__Exercise__. In which lines of the data does the string "casing" appear? Copy every one.

__Stored data entries__.
┌────────

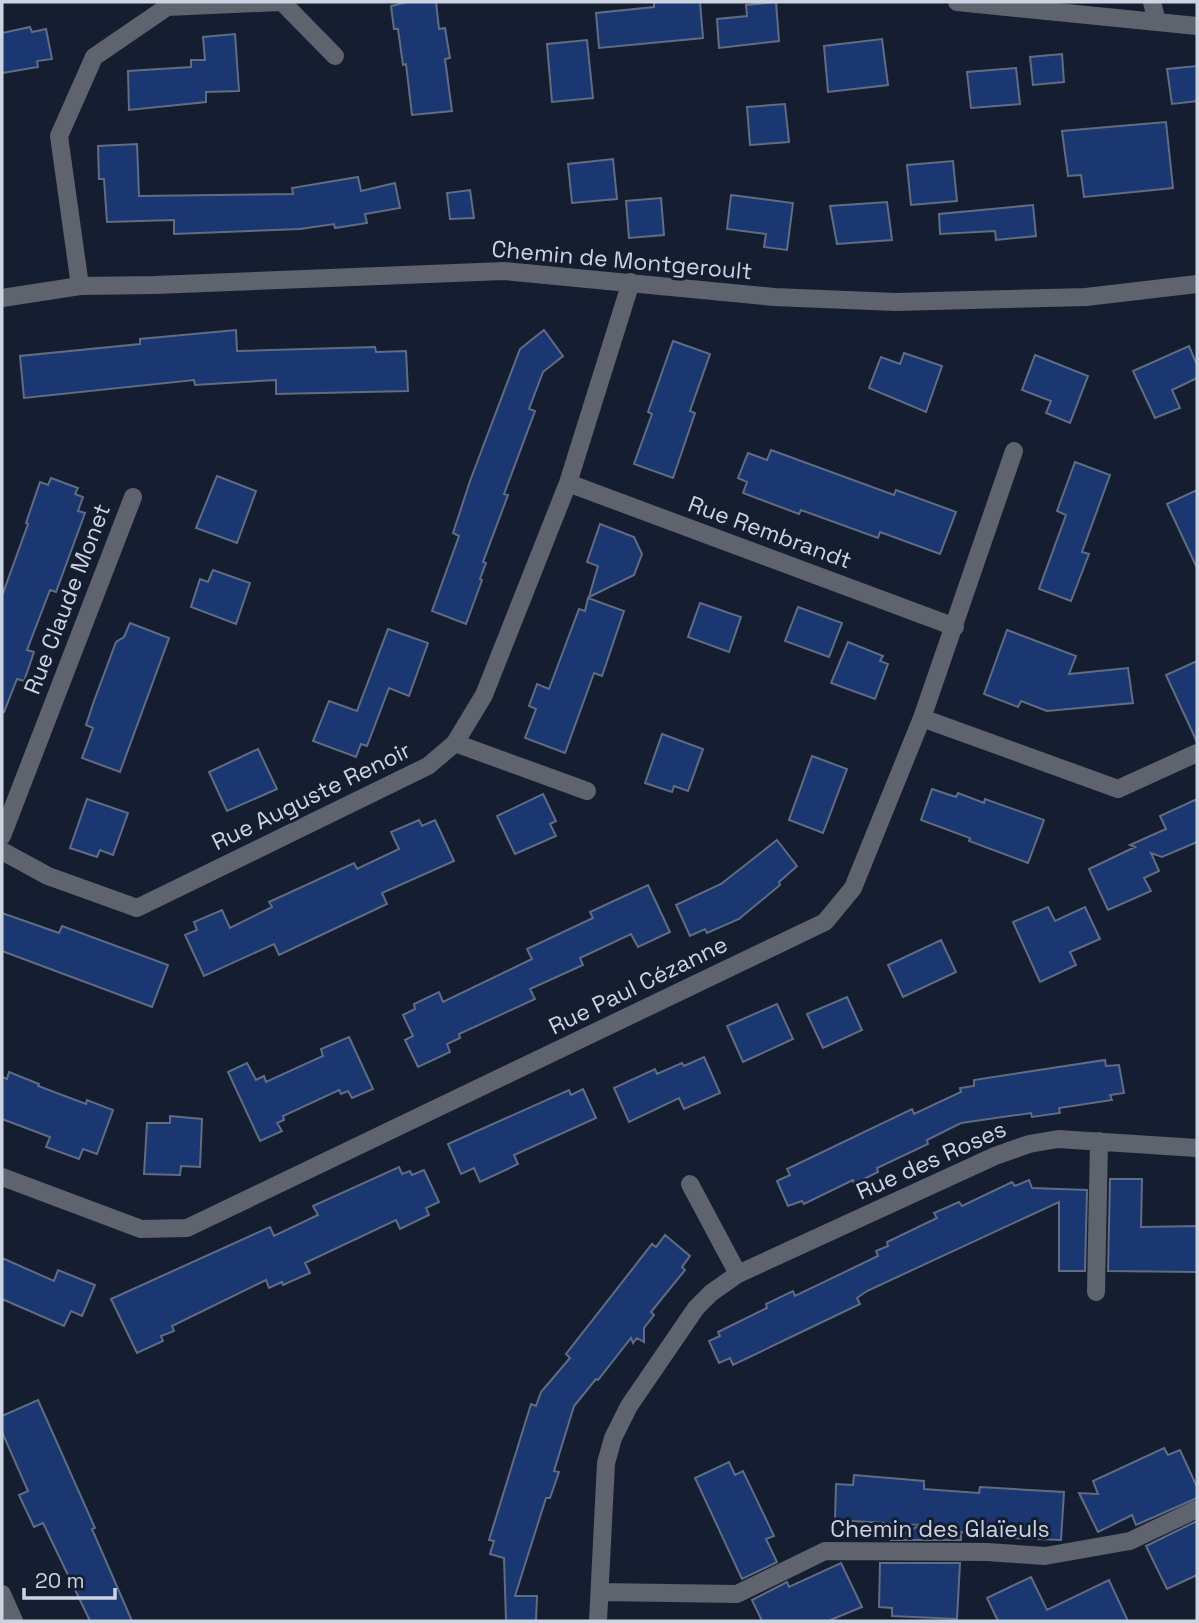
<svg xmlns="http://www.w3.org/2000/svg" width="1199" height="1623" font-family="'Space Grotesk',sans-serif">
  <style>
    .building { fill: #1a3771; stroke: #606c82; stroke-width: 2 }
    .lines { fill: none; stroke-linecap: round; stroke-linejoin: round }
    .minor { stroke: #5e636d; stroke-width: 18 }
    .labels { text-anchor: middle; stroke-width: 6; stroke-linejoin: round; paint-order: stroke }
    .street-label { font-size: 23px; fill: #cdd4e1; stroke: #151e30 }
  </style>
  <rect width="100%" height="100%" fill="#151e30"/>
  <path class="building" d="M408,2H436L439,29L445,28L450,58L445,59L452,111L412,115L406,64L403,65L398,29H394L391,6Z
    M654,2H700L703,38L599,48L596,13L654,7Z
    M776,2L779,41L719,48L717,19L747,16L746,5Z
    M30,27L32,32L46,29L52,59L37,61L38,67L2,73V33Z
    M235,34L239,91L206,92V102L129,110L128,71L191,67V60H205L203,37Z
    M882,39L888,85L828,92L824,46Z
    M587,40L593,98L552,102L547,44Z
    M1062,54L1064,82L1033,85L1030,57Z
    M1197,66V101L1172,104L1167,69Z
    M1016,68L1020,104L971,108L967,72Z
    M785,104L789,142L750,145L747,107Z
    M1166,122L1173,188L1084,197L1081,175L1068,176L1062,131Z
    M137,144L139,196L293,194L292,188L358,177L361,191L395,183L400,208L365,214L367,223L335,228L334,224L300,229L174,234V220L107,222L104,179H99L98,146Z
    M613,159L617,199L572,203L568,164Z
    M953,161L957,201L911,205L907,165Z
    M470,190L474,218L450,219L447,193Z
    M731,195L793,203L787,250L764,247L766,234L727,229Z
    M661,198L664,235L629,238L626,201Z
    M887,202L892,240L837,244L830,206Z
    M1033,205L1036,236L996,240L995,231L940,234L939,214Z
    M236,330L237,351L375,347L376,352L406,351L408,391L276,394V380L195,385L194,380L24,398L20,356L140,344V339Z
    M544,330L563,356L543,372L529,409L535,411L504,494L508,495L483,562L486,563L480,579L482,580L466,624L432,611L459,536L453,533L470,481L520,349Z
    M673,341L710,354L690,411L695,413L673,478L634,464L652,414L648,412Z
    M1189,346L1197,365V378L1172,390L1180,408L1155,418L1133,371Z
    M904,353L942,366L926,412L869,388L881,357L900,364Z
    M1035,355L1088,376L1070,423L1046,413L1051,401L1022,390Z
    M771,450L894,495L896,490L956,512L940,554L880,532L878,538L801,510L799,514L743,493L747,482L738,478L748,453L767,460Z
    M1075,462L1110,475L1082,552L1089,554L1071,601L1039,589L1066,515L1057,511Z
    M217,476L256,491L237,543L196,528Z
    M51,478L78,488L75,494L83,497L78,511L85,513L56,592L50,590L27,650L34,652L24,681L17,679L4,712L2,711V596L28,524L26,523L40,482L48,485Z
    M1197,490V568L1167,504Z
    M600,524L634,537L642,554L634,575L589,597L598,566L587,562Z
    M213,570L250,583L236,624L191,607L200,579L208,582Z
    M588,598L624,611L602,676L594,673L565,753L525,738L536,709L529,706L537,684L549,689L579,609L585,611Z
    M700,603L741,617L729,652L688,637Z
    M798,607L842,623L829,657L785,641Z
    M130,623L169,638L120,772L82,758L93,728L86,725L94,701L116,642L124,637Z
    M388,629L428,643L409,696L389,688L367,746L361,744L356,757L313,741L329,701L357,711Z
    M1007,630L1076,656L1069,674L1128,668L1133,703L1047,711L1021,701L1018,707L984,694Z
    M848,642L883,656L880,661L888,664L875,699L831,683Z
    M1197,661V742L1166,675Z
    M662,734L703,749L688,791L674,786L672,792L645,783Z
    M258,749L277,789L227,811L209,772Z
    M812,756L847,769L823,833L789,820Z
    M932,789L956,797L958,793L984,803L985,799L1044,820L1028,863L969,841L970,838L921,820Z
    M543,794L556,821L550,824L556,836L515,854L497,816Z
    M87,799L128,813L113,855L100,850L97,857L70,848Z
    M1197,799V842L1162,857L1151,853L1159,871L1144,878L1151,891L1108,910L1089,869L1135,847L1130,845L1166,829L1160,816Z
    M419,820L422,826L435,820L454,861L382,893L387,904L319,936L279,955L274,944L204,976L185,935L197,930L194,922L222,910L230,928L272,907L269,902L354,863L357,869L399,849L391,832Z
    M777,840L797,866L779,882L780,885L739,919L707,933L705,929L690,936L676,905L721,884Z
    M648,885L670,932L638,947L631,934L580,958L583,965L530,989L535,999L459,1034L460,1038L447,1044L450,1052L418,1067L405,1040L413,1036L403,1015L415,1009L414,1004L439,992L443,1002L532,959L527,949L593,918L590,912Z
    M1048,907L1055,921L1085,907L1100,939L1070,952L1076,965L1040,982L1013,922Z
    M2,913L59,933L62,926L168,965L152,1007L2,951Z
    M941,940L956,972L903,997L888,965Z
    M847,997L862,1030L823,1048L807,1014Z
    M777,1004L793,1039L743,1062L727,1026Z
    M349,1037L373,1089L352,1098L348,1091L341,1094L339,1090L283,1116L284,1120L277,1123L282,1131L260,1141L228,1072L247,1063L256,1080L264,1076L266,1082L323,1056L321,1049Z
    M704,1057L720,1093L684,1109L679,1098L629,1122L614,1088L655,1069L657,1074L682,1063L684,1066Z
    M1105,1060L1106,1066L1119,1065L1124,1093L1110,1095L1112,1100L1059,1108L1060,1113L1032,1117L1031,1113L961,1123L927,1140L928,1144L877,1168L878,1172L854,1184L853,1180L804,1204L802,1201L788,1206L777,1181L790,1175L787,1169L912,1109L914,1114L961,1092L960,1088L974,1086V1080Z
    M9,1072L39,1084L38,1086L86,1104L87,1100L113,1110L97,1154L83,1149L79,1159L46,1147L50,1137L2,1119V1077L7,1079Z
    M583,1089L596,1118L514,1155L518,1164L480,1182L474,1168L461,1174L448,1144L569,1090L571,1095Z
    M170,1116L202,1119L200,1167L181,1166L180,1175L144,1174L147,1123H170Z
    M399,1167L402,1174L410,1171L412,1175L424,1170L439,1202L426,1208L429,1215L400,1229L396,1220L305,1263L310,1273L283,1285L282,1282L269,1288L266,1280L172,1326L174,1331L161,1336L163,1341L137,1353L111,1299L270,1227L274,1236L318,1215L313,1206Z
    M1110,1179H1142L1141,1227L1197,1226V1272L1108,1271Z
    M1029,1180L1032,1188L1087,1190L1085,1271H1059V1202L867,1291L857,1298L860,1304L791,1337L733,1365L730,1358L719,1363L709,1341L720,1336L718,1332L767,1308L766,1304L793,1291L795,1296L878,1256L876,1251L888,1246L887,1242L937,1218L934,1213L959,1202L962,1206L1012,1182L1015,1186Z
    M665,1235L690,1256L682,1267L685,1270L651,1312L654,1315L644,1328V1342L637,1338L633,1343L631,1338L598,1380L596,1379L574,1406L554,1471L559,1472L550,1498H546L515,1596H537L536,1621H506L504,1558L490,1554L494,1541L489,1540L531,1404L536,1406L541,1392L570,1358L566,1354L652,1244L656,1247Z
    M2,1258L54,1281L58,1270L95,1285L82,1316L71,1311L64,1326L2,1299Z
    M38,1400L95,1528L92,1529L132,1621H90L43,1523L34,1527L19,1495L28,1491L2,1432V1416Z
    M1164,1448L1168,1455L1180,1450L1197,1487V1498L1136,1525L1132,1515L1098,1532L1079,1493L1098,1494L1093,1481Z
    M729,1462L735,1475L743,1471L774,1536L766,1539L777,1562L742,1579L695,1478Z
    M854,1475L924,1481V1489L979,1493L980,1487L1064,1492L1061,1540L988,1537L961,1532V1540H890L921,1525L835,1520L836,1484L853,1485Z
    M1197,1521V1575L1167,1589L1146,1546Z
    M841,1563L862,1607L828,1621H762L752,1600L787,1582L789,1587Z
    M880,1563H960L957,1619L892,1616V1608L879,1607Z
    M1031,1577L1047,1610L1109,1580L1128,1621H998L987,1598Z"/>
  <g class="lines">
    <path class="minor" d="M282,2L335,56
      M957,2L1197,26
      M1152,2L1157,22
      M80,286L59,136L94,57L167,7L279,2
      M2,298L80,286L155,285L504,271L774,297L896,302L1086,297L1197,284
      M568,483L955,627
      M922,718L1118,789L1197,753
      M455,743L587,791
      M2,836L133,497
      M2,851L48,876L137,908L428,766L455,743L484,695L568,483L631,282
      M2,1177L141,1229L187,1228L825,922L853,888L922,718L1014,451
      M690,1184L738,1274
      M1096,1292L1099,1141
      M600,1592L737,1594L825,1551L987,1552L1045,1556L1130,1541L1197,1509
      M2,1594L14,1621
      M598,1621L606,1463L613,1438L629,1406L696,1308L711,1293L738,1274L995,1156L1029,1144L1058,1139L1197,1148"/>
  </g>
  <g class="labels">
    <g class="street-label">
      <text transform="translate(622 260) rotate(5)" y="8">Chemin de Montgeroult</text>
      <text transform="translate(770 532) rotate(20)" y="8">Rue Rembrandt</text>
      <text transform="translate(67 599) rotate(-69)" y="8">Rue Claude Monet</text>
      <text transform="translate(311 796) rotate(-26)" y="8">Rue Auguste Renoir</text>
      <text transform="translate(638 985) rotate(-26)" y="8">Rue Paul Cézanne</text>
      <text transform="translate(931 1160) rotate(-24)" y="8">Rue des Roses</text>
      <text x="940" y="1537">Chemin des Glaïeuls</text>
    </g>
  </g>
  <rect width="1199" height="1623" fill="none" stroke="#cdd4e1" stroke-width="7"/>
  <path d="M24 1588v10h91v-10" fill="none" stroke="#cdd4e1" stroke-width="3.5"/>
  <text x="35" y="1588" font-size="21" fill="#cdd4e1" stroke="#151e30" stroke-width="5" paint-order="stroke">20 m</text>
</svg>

└────────
┌────────

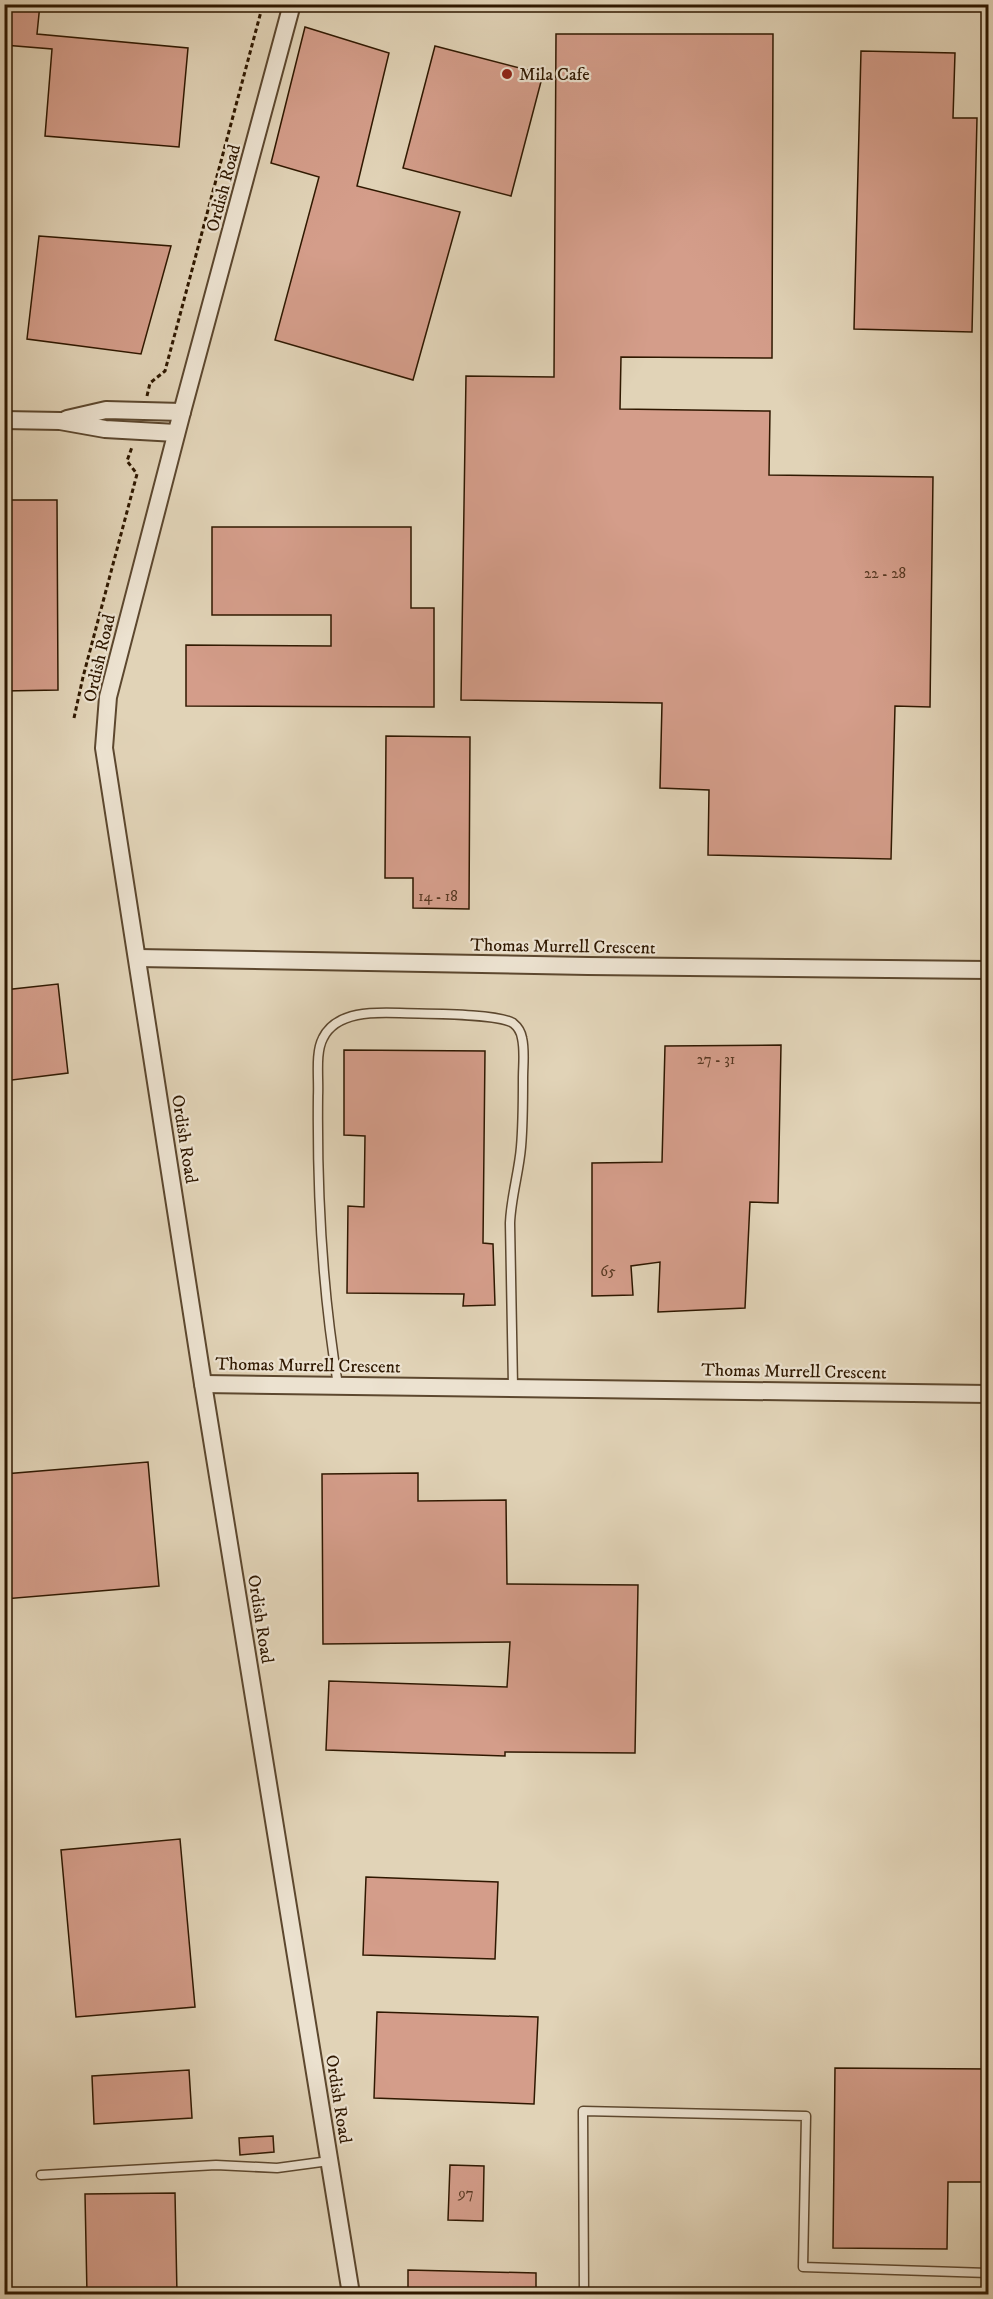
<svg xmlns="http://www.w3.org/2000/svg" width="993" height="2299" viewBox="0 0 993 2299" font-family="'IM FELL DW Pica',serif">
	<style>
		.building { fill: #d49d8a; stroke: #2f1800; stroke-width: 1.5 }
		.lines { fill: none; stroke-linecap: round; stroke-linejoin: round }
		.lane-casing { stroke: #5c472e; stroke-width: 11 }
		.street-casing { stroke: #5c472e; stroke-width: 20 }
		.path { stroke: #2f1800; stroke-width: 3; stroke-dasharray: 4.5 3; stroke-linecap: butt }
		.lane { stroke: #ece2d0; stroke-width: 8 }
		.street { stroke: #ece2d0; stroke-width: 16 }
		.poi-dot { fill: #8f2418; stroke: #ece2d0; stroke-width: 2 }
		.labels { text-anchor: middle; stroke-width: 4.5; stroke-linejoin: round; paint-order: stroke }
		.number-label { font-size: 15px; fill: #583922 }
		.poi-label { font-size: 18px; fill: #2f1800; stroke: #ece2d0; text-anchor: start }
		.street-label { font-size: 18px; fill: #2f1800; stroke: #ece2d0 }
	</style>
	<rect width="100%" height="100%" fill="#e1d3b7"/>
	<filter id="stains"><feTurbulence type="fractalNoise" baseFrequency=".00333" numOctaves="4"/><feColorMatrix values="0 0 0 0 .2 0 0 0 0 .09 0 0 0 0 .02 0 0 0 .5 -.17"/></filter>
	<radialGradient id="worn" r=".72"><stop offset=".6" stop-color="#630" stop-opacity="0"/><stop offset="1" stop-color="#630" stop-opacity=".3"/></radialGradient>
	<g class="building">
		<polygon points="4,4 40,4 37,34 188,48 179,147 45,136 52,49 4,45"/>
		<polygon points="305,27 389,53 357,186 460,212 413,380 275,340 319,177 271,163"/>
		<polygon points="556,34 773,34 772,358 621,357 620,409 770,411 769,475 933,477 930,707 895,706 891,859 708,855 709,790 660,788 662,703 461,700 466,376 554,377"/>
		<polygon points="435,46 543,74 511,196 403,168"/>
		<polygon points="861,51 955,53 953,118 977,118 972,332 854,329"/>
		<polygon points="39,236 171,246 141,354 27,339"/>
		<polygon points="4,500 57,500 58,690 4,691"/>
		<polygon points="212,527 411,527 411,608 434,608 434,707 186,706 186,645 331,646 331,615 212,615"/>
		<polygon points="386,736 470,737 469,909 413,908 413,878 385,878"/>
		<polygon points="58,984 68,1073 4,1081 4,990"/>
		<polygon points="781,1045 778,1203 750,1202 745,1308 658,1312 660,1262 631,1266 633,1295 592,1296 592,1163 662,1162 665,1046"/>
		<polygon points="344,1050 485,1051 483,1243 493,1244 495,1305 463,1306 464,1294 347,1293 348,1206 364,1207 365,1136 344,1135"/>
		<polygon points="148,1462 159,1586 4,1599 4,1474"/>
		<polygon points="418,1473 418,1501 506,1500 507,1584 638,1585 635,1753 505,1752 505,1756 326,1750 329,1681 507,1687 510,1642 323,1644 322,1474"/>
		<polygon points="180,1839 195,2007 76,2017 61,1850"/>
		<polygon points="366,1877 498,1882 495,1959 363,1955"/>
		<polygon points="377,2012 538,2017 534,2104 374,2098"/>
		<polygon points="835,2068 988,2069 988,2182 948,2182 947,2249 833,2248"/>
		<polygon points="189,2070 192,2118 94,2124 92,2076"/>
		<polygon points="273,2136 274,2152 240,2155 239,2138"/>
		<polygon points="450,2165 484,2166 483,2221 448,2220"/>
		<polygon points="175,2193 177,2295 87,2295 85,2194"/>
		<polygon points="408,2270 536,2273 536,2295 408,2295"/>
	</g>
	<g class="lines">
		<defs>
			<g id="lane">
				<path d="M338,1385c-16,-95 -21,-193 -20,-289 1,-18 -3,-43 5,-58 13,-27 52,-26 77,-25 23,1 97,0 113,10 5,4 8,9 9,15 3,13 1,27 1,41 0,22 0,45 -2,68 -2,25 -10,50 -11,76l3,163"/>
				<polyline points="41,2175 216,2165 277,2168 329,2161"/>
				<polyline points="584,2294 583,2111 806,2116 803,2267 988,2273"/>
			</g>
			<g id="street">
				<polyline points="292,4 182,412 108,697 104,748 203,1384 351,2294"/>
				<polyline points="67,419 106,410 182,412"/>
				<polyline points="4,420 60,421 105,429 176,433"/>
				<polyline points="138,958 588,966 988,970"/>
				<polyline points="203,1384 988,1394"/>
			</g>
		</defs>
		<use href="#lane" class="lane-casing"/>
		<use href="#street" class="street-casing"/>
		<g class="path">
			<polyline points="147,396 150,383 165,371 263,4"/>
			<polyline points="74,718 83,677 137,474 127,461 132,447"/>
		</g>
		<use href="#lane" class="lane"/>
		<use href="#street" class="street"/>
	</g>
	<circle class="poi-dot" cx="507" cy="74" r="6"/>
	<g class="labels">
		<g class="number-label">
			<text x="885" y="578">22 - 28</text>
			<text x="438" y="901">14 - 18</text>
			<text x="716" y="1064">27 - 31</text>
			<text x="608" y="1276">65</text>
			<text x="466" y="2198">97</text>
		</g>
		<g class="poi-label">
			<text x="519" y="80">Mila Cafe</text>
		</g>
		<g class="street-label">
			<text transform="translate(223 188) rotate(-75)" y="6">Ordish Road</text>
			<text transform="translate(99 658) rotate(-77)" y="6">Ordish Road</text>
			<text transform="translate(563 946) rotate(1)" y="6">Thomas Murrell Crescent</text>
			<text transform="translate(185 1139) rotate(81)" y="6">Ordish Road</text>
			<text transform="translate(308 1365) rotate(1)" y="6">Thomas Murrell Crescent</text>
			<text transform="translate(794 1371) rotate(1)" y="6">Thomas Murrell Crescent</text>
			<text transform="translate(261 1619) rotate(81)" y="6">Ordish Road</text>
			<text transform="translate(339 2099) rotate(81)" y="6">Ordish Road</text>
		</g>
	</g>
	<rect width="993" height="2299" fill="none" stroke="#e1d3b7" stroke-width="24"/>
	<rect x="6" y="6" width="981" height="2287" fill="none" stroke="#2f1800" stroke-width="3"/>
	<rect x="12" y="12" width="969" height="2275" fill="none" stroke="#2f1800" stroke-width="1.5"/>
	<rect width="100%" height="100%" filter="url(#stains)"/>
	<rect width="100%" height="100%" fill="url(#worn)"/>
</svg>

└────────

__Response to this exercise__.
		.lane-casing { stroke: #5c472e; stroke-width: 11 }
		.street-casing { stroke: #5c472e; stroke-width: 20 }
		<use href="#lane" class="lane-casing"/>
		<use href="#street" class="street-casing"/>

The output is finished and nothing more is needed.